Proving that $\mathbb{R}$ satisfies the Least Upper Bound property. If we state the Least Upper Bound property as an axiom for the real numbers, we can use this along with the other axioms for $\mathbb{R}$ to show that $\mathbb{R}$ is a complete metric space; so I would like to ask about the reverse argument:   
How can one show, using the assumption that $\mathbb{R}$ is a complete metric space (with the usual metric) and the ordered field axioms for $\mathbb{R}$, that $\mathbb{R}$ satisfies the Least Upper Bound property?
 A: You can do this as follows.
Let $A\subset\mathbb R$ be nonempty and bounded above. Choose $a_0\in A$ and an upper bound $b_0$ for $A$. Then, look at the middle point $m$ of the interval $[a_0,b_0]$. If $m$ is an upper bound for $A$, put $b_1:=m$ and $a_1:=a_0$. Otherwise, put $b_1:=b_0$ and choose a point $a_1\in A$ such that $a_1>m$. In either case, you have $a_0\leq a_1\leq b_1\leq b_0$, and $b_1-a_1\leq \frac12 \,( b_0-a_0)$. Moreover, $a_1\in A$ and $b_1$ is an upper bound for $A$.

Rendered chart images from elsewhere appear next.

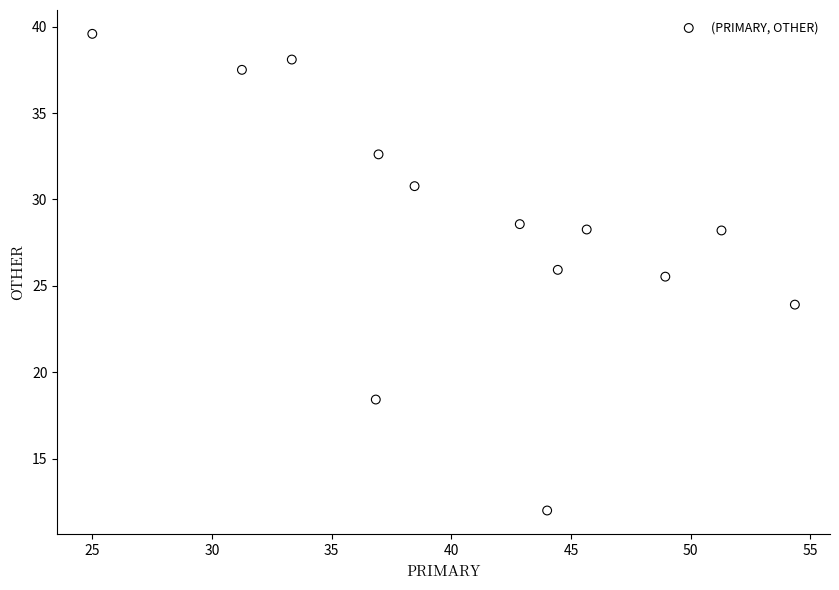

What is the range of Y values (max minus min)?

27.6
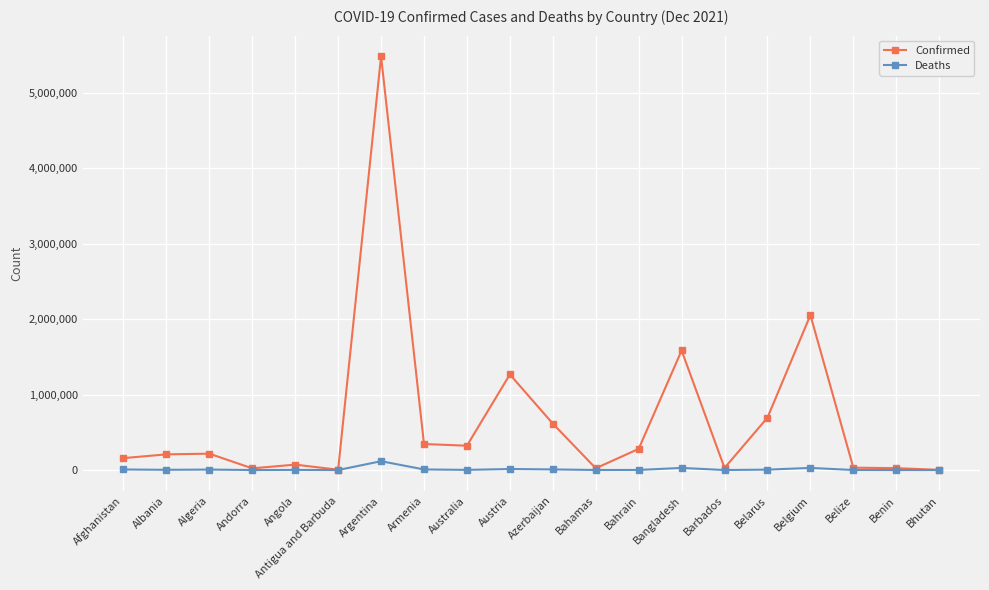

In Deaths, how many points are higher than both neighbors (excluding endpoints)?

6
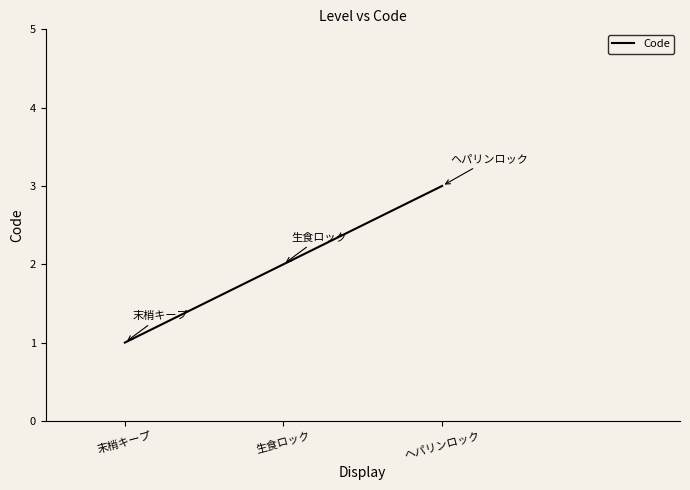

List the labels in order of value, largest first.

ヘパリンロック, 生食ロック, 末梢キープ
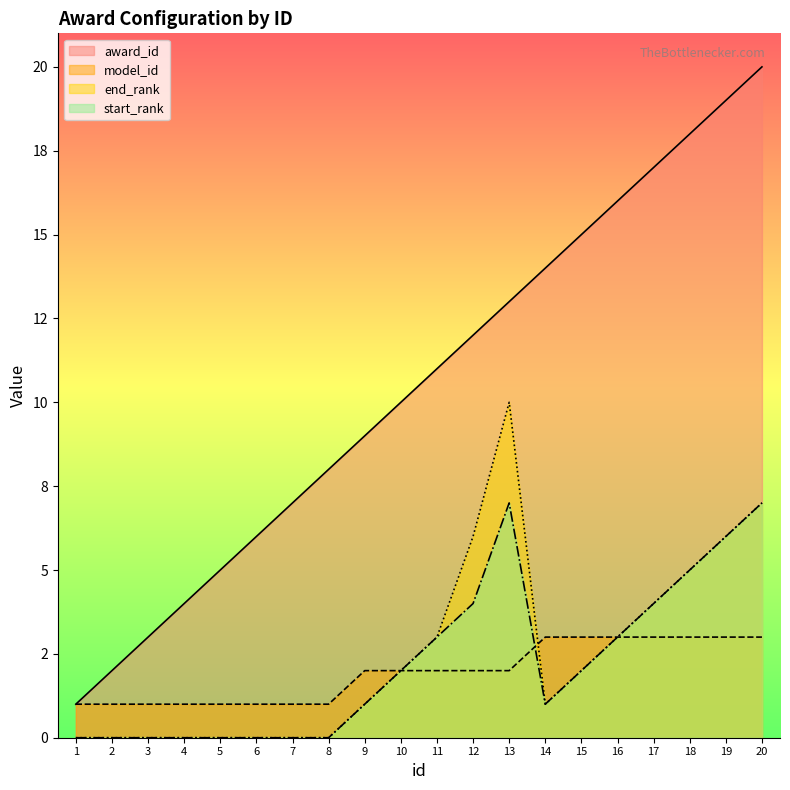

Is it true that start_rank equals 4 at 13?

False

Repeating this procedure, you can construct by induction a non-decreasing sequence $(a_n)\subset A$ and a non-increasing sequence $(b_n)$ of upper bounds for $A$, with $a_n\leq b_n$ for all $n$ and $b_{n+1}-a_{n+1}\leq \frac12 (b_n-a_n)$.
By the Archimedean property (which you do need as pointed out by Daniel), the diameter of the interval $[a_n,b_n]$ goes to $0$. It follows that both sequences $(a_n)$ and $(b_n)$ are Cauchy. So they are both convergent, to the same limit since $b_n-a_n\to 0$. If you call this limit $l$, then $l$ is an upper bound for $A$ because the set of all upper bounds for $A$ is closed and $b_n\to l$, and no upper bound for $A$ can be smaller than $l$ because $l$ is in the closure of $A$.